How to create your own lightweight parallel library the easy way
Yes yes I know. In .NET there is Parallel.ForEach that comes out of the box. But let me try to explain. I’ve found myself in situations where I need a smaller piece of code that simply performs an action (work) over a set of inputs.
Parallel.ForEach He tries to pay attention a lot, prepares to deal with many random situations, and for me, that was just noise.
So, I was wondering, what if we Write a smaller library that simply takes care of executing a procedure on a bunch of inputs in parallel, lets the procedure take care of everything (even error handling), and keeps my library as dumb as possible.
why? Well, this was the most common scenario for me. Example: “Send a notification to each of these users” or “Contact this service and write the result to a file for each of these entries.”
Essentially “do this task for each of these inputs” and these tasks (work) can be executed in parallel.
Let’s take my current job as an example of a good fit with this library. I do ETL, to put my function in a few words: Based on the config file, I’m querying a single source system and writing to some data source.
From the config file I get for example a long list of tables, and each object required for a single table is created to be either processed via a DI framework or when needed, created by some factory quickly.
With this in mind, what I need is something to help me organize all the work. Currently, I have developed two algorithms, one aggressive based on signals and one passive which I will show here and it is based on the idea of a lightweight tool that simply performs one task after another.

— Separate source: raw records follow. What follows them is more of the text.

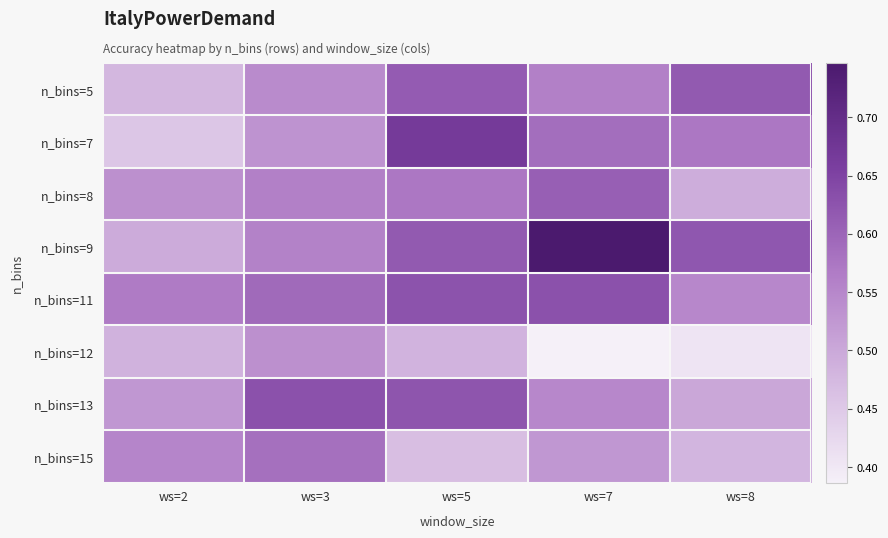

List the series in order of their peak value, lowest first.

n_bins=12, n_bins=15, n_bins=8, n_bins=5, n_bins=11, n_bins=13, n_bins=7, n_bins=9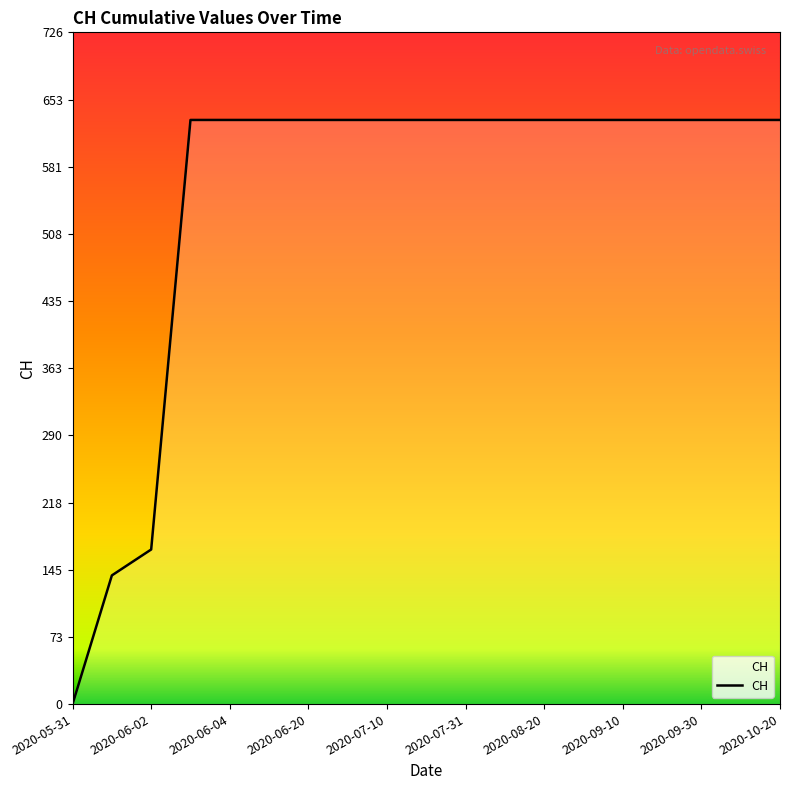

What is the sum of all values?

10402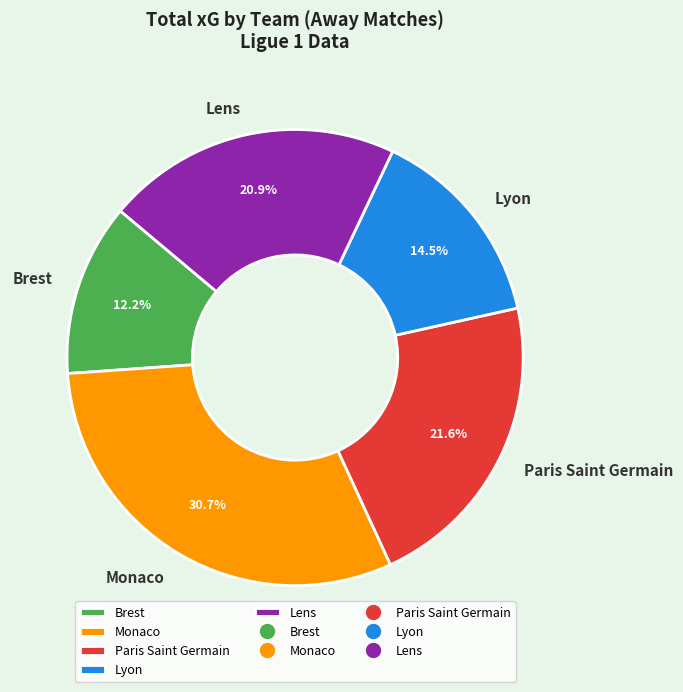

Which slice is the smallest?

Brest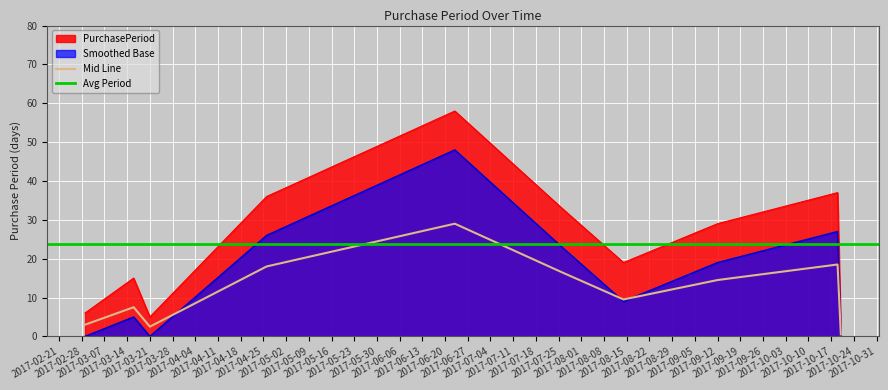

How many interior local peaks (higher than both neighbors) does the data have?

3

Based on my requirements, let’s create an extension method for
IEnumerable<T> This gets
Action<T> To implement each component in
As you can see in this for everyone, this can be as simple as setting up a file
ActionsThen start each file
Task take advantage of
Task.WhenAll() To make sure you run them all to complete.

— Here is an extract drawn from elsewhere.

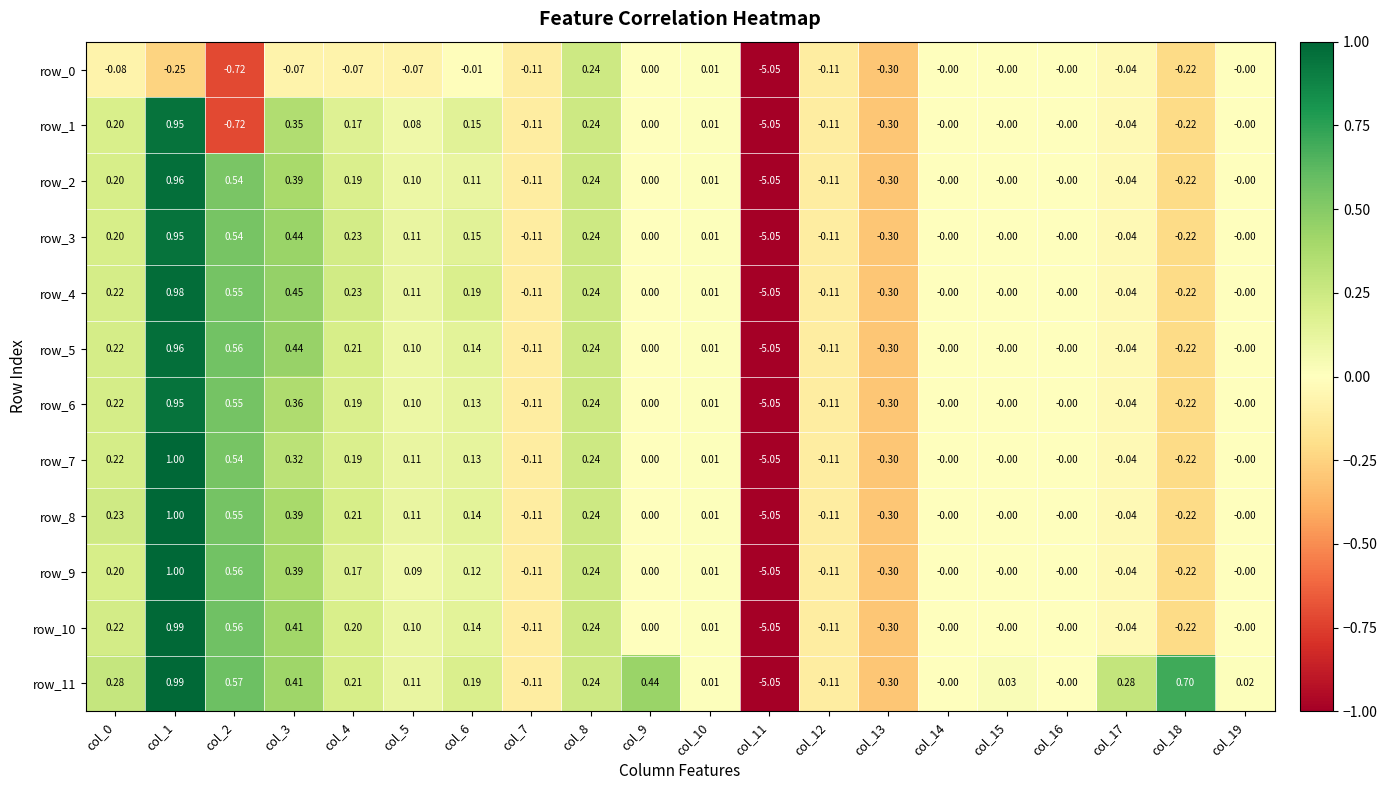

Which has a higher value, col_14 or col_1?

col_14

To prepare an action, we must use what has been passed
Action to create a list
Actionsone for each entry.
Action It is configured, the next step is to run it inside a file
to keep track of all
Task We will save their reference in
List<Task>. This way we can take advantage of
Task.WhenAll() Let the waiter be.
Effective care only to start tasks in parallel and nothing else.
What about the case where we need to specify a number
Threads Which program can be used? Probably because the source system is unstable and cannot handle many requests in parallel. In this case, we simply cannot start all the tasks and hopefully for the best, we must keep track of the number of active ones.
For this, we can change the loop over the trigger
Actions. Once again initialize the list
Actionsbut this time let’s start by initializing a subset of
We will name this subgroup as
workInProgress. While there is work in progress, we assume it is still active
Tasks And keep the episode alive waiting
Tasks To complete it, this time take advantage of
There are two important things that make this work so well happen in the episode, we’re keeping the show locked in waiting
WhenAny Let the program continue to run:
- We know the task is complete, so we can run a new task.
WhenAny()Also returns a reference to a file
Taskwe can only
RemoveThis is exactly
workInProgressBased on its reference.
workInProgress Empty, we know that every item in our input list has been processed.
As you can see, I don’t deal with bugs. In real life, I take care of logging and error handling in multiple places thanks to using patterns like IoC and Factories.
We hope these ideas are useful for your business, let’s keep the creative ideas flowing.